Wrap the state in a struct and protect it with a mutex. A mutex ensures only one goroutine accesses the slice at a time.
package main
import (
"encoding/json"
"net/http"
"sync"
"time"
)
// MetricStore holds the data and a lock for safe concurrent access.
type MetricStore struct {
mu sync.Mutex
metrics []Metric
}
// Metric holds a single data point for the dashboard.
type Metric struct {
Name string `json:"name"`
Value float64 `json:"value"`
Time time.Time `json:"time"`
}
// NewMetricStore initializes an empty store with a ready mutex.
func NewMetricStore() *MetricStore {
return &MetricStore{
metrics: make([]Metric, 0, 100), // pre-allocate to reduce resizing overhead
}
}
Now attach the store to the handler and use the lock around every read and write.
// getMetrics safely reads the store and returns JSON.
func (s *MetricStore) getMetrics(w http.ResponseWriter, r *http.Request) {
s.mu.Lock()
defer s.mu.Unlock() // release the lock when the function returns
w.Header().Set("Content-Type", "application/json")
json.NewEncoder(w).Encode(s.metrics)
}
// AddMetric safely appends a new data point to the store.
func (s *MetricStore) AddMetric(m Metric) {
s.mu.Lock()
defer s.mu.Unlock()
s.metrics = append(s.metrics, m)
}
func main() {
store := NewMetricStore()
store.AddMetric(Metric{Name: "cpu_usage", Value: 45.2, Time: time.Now()})
http.HandleFunc("/metrics", store.getMetrics)
http.ListenAndServe(":8080", nil)
}
The receiver name s matches the type MetricStore.
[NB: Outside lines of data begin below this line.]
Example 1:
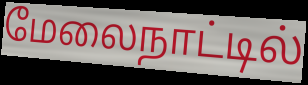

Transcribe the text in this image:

மேலைநாட்டில்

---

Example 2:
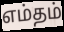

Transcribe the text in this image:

எம்தம்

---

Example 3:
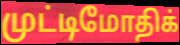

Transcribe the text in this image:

முட்டிமோதிக்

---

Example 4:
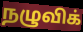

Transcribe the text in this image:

நழுவிக்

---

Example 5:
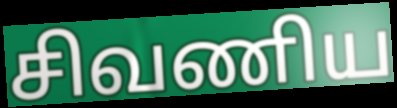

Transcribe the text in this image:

சிவணிய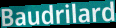
Baudrilard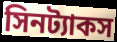
সিনট্যাকসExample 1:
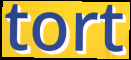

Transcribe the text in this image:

tort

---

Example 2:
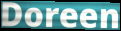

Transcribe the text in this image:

Doreen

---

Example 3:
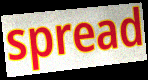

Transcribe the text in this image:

spread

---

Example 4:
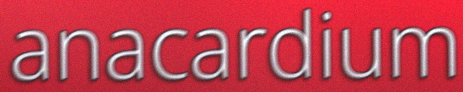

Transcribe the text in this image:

anacardium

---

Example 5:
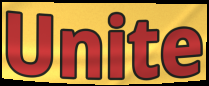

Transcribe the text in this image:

UniteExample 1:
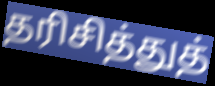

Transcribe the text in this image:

தரிசித்துத்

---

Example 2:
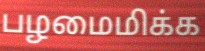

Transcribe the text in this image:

பழமைமிக்க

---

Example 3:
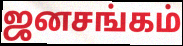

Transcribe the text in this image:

ஜனசங்கம்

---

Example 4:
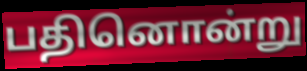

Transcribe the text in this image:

பதினொன்று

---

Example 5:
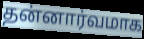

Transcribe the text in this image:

தன்னார்வமாக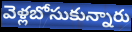
వెళ్లబోసుకున్నారు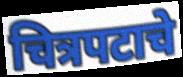
चित्रपटाचे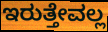
ಇರುತ್ತೇವಲ್ಲ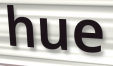
hue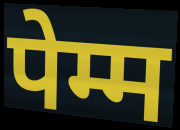
पेम्म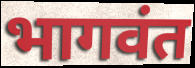
भागवंत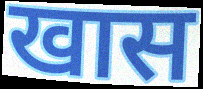
खासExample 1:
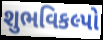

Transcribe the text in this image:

શુભવિકલ્પો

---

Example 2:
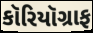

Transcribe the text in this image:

કૉરિયૉગ્રાફ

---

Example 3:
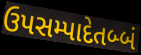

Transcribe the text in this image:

ઉપસમ્પાદેતબ્બં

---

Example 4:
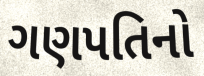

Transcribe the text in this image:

ગણપતિનો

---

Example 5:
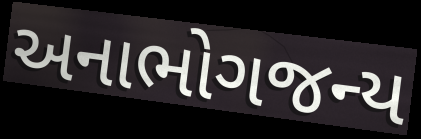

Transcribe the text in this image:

અનાભોગજન્ય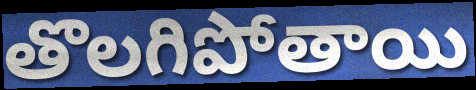
తొలగిపోతాయి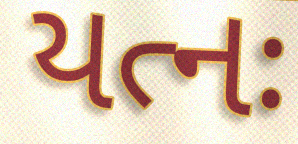
યત્નઃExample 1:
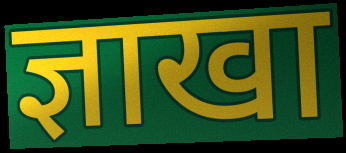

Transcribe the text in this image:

ज्ञाखा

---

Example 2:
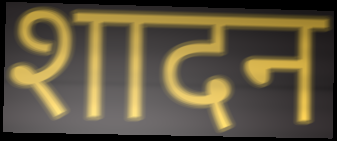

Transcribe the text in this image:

शादन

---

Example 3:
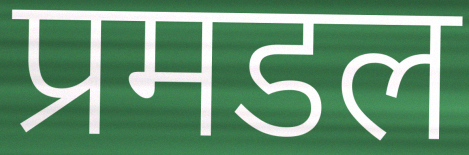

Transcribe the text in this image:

प्रमडल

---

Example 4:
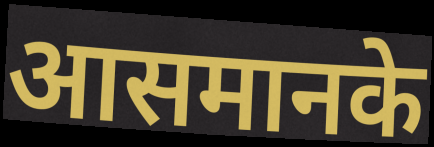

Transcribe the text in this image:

आसमानके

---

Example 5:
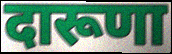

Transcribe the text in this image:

दारूणा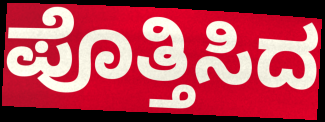
ಪೊತ್ತಿಸಿದ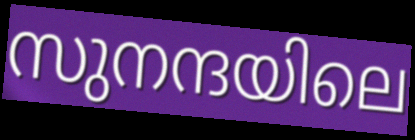
സുനന്ദയിലെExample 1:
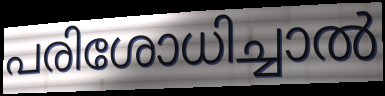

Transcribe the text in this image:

പരിശോധിച്ചാൽ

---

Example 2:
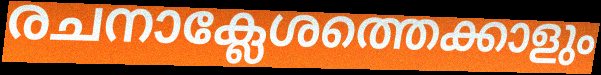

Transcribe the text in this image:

രചനാക്ലേശത്തെക്കാളും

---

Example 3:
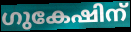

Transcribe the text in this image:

ഗുകേഷിന്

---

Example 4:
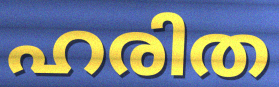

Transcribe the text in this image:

ഹരിത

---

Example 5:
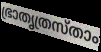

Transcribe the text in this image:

ഭ്രാതൃത്രസ്താംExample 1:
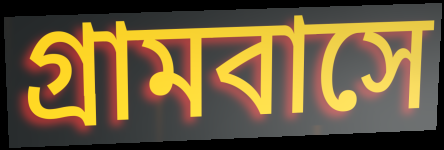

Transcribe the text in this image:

গ্রামবাসে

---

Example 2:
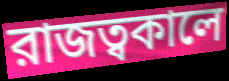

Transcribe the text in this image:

রাজত্বকালে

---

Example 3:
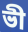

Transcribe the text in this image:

ভী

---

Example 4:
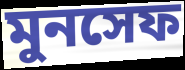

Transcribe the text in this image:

মুনসেফ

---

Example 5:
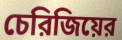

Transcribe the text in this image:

চেরিজিয়ের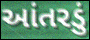
આંતરડુંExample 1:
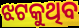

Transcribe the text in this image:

ଝଟକୁଥିବ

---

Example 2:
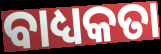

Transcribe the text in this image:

ବାଧ୍ୟକତା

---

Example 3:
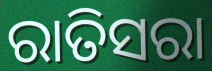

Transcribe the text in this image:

ରାତିସରା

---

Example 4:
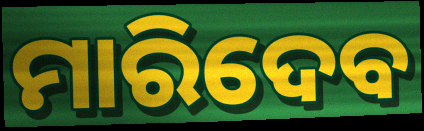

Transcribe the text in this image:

ମାରିଦେବ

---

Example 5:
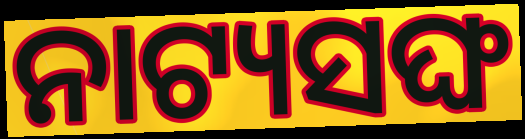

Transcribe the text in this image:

ନାଟ୍ୟସଙ୍ଘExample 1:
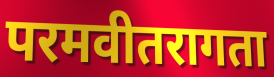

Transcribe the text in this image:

परमवीतरागता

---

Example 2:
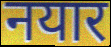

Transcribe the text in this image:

नयार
Go convention favors one or two letter receivers that mirror the type name. You will see (b *Buffer) or (c *Config) in standard library code. Stick to that pattern. It keeps signatures readable.
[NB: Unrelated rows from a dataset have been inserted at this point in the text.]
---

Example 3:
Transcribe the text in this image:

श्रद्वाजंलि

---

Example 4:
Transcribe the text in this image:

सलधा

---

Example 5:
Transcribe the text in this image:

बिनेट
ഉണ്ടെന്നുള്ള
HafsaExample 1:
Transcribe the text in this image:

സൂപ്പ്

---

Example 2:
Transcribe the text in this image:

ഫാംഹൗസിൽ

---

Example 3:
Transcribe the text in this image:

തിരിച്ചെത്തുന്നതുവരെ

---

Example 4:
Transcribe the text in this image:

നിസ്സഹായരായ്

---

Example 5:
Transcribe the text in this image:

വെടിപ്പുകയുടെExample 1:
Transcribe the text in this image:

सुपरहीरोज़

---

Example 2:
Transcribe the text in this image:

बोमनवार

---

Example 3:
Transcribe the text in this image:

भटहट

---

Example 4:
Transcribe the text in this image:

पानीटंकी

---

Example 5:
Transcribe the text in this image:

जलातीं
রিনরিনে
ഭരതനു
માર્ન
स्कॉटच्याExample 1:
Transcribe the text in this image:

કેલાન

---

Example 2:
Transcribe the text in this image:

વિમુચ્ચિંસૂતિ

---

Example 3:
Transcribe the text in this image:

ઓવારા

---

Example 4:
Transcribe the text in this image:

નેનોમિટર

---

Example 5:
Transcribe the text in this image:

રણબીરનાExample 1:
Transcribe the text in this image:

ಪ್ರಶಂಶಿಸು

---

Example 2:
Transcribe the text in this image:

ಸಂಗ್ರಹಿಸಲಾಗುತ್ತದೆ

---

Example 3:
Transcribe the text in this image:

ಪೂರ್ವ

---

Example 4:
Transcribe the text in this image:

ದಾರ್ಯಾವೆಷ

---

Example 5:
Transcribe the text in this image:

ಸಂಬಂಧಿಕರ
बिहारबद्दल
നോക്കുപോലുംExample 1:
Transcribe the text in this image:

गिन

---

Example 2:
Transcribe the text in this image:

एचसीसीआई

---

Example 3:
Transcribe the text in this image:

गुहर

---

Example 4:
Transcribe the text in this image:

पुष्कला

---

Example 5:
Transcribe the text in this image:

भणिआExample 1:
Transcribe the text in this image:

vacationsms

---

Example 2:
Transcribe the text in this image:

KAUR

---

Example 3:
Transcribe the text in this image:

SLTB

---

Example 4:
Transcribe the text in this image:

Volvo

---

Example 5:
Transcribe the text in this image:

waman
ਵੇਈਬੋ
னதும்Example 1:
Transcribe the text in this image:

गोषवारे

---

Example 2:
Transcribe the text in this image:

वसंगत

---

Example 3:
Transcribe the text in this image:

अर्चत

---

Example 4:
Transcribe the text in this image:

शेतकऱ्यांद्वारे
Error handling in Go is explicit by design. You will write if err != nil { return err } repeatedly. The community accepts the boilerplate because it forces you to acknowledge failure paths instead of swallowing them. Make the unhappy path visible.
Where things go wrong
Concurrency bugs in metrics backends rarely crash the process. They produce silent data corruption. Two goroutines append to the slice at the same time. The internal array pointer shifts. One request returns a partial array. Another request panics with a slice bounds error. The compiler cannot catch this. You must run the race detector with go run -race main.go. The detector instruments memory accesses and prints a stack trace the moment two goroutines touch the same variable without synchronization.
JSON marshaling has its own traps. The encoding/json package only serializes exported fields. If you name a struct field value instead of Value, the encoder silently drops it. Your dashboard receives empty objects. The compiler does not warn you. It treats unexported fields as private implementation details. Always capitalize struct fields that must appear in JSON.
Forget to import a package and the compiler rejects the file with undefined: http. Forget to use an imported package and you get imported and not used. Go enforces strict import hygiene. Every import must be referenced, and every reference must be imported. This rule prevents dead code from accumulating.
Background metric collectors often leak goroutines. If you spawn a goroutine that reads system stats every second, it runs forever unless you cancel it. Always pass a context.Context to long-running background tasks. Context always goes as the first parameter, conventionally named ctx. Check ctx.Done() in your loop. When the server shuts down, cancel the context and the goroutine exits cleanly.
The worst goroutine bug is the one that never logs. Always attach a cancellation path to background work.
Picking the right tool
Use a global slice with net/http when you are prototyping a single-endpoint service and concurrency is not a concern. Use a struct with a sync.Mutex when multiple goroutines will read and write metrics concurrently. Use a dedicated metrics library like Prometheus or Datadog when you need histogram buckets, percentiles, or distributed tracing. Use a database or time-series store when you need to persist data across restarts. Use a reverse proxy like Nginx or Caddy when you need TLS termination and load balancing in front of your Go binary.